Les molécules organiques contenant un atome de fluor sont largement utilisées dans les matériaux, industries agrochimiques et pharmaceutiques. Cependant, la synthèse de la liaison carbone-fluor utilise généralement des catalyseurs métalliques toxiques et nécessite des conditions anhydres et des températures élevées. Maintenant, une équipe internationale a développé un plus doux, approche enzymatique plus efficace pour créer cette liaison.

Cette méthode enzymatique fonctionne dans des conditions aqueuses et à des températures douces et a été développée par un consortium comprenant des chercheurs d'A*STAR et d'autres institutions. « Ces conditions sont vraiment très attractives, " explique Yee Hwee Lim, membre de l'équipe de l'A*STAR Institute of Chemical and Engineering Sciences.

L'équipe a utilisé l'une des enzymes fluorinases hautement spécifiques que l'on trouve dans la nature, la FlA1. Ces enzymes catalysent la formation d'une liaison carbone-fluor dans la S-adénosylméthionine (SAM) en utilisant du fluorure inorganique via un mécanisme de substitution.

L'enzyme, tout en étant excellent pour catalyser les réactions de fluoration avec cette molécule naturelle, n'a pas bien fonctionné sur des molécules non naturelles.

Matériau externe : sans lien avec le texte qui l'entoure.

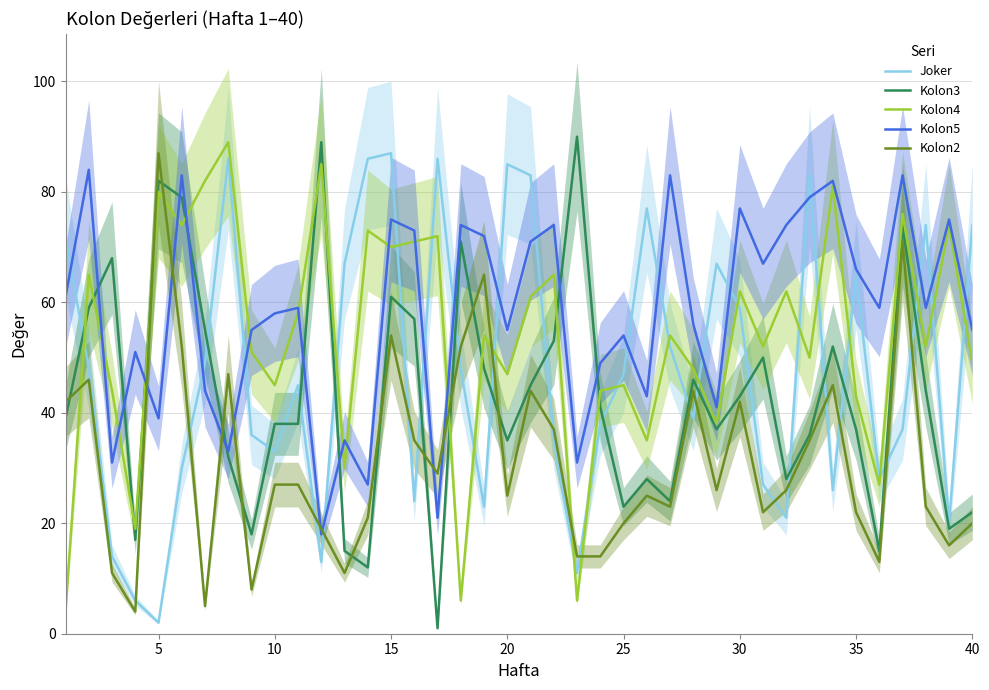

Does the chart display data point markers on the line(s)?

No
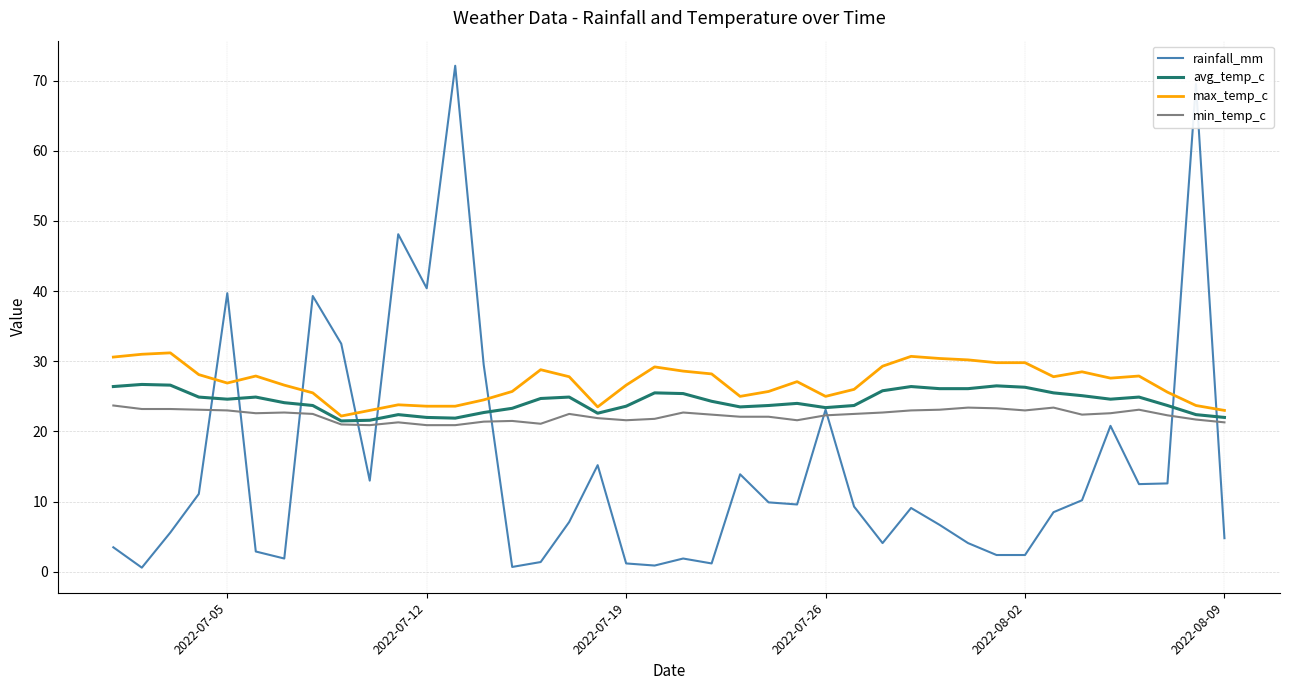

What is the minimum value for avg_temp_c?

21.5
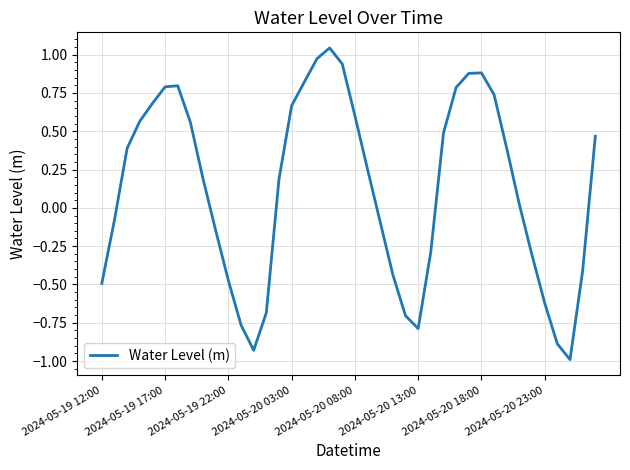

Count the number of categories in the chart.

40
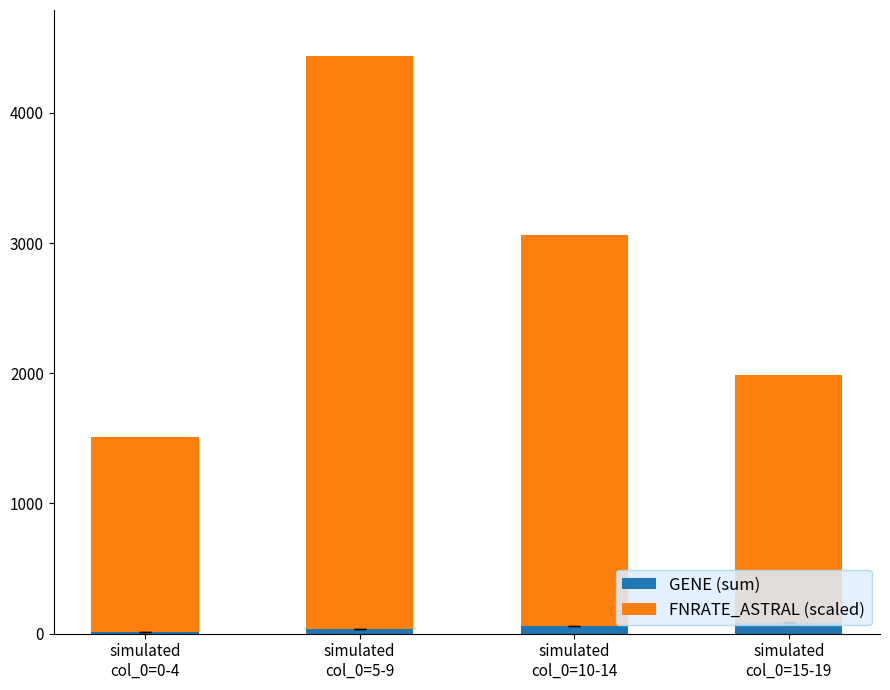

How many series are shown in this chart?

2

De plus, efforts pour modifier les structures des enzymes et, Donc, fonction avait été une lutte – jusqu'à maintenant.

"Nous avons montré pour la première fois que l'enzyme fluorinase peut être modifiée, et que l'ingénierie peut améliorer son activité enzymatique même sur des molécules non naturelles, " dit Lim.

L'équipe a utilisé la technique établie connue sous le nom d'« évolution dirigée », qui imite la sélection naturelle pour faire évoluer les enzymes afin qu'elles puissent bien réagir avec des molécules non naturelles.

"L'évolution dirigée n'a jamais été appliquée avec succès à cette enzyme, jusqu'à maintenant, " dit Lim. " Il s'agit d'une enzyme difficile à travailler et nous avons été confrontés à de nombreux défis, notamment des problèmes de dégradation du produit. "

L'équipe a utilisé le radiomarquage de la 5'-chloro-5'-désoxyadénosine (5'-CIDA) pour mettre en valeur ses capacités. Dans cette réaction en deux étapes, le 5'-CIDA radiomarqué est converti en SAM, puis fluoré pour former la 5'-fluoro-5'-désoxyadénosine (5'-FDA). Ce produit marqué 5'-FDA pourrait potentiellement être utilisé pour une procédure de diagnostic médical connue sous le nom de tomographie par émission de positons (TEP).

"Nous montrons que le triplement de l'activité d'une enzyme peut ouvrir davantage d'applications, " dit Lim. " Les enzymes natives ont été utilisées auparavant pour essayer d'étiqueter les agents PET, mais les temps de réaction étaient longs, parfois des heures. En utilisant notre enzyme, nous pourrions faire la réaction en 30 minutes, un délai plus raisonnable étant donné que la demi-vie du Fluor-18 est inférieure à deux heures."

L'équipe de Lim explore maintenant comment la mutation de la structure de l'enzyme modifie son interaction avec le 5'-CIDA et SAM. "J'aimerais engager des biologistes computationnels pour mieux comprendre les mutations que nous avons faites et comment celles-ci sont en corrélation avec nos réactions."